#### [WORK TO COMPLETE]
The answer is the data repeated in full, with no pictures included.

#### [RECORDS FOR THIS EXERCISE]
========================================================================

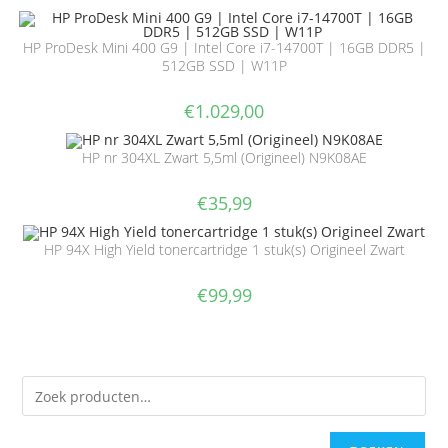
HP ProDesk Mini 400 G9 | Intel Core i7-14700T | 16GB DDR5 |
512GB SSD | W11P
€
1.029,00
HP nr 304XL Zwart 5,5ml (Origineel) N9K08AE
€
35,99
HP 94X High Yield tonercartridge 1 stuk(s) Origineel Zwart
€
99,99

========================================================================

#### [ANSWER BOX]
HP ProDesk Mini 400 G9 | Intel Core i7-14700T | 16GB DDR5 |
512GB SSD | W11P
€
1.029,00
HP nr 304XL Zwart 5,5ml (Origineel) N9K08AE
€
35,99
HP 94X High Yield tonercartridge 1 stuk(s) Origineel Zwart
€
99,99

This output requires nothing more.